Reproduce the listing below word for word, but leave the pictures out.
━━━ RECORD SET
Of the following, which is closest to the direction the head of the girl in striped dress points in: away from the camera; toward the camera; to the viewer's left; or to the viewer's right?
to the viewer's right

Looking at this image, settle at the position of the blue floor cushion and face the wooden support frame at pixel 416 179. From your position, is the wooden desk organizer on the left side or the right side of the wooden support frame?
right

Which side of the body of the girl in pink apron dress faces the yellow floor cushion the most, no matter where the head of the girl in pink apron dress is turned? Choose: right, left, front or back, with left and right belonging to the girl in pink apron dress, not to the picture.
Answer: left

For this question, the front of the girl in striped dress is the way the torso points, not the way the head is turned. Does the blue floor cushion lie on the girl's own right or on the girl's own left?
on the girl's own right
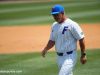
━━━━━━
(SOLUTION TO THIS TASK):
Of the following, which is closest to the direction the head of the girl in striped dress points in: away from the camera; toward the camera; to the viewer's left; or to the viewer's right?
to the viewer's right

Looking at this image, settle at the position of the blue floor cushion and face the wooden support frame at pixel 416 179. From your position, is the wooden desk organizer on the left side or the right side of the wooden support frame?
right

Which side of the body of the girl in pink apron dress faces the yellow floor cushion the most, no matter where the head of the girl in pink apron dress is turned? Choose: right, left, front or back, with left and right belonging to the girl in pink apron dress, not to the picture.
Answer: left

For this question, the front of the girl in striped dress is the way the torso points, not the way the head is turned. Does the blue floor cushion lie on the girl's own right or on the girl's own left?
on the girl's own right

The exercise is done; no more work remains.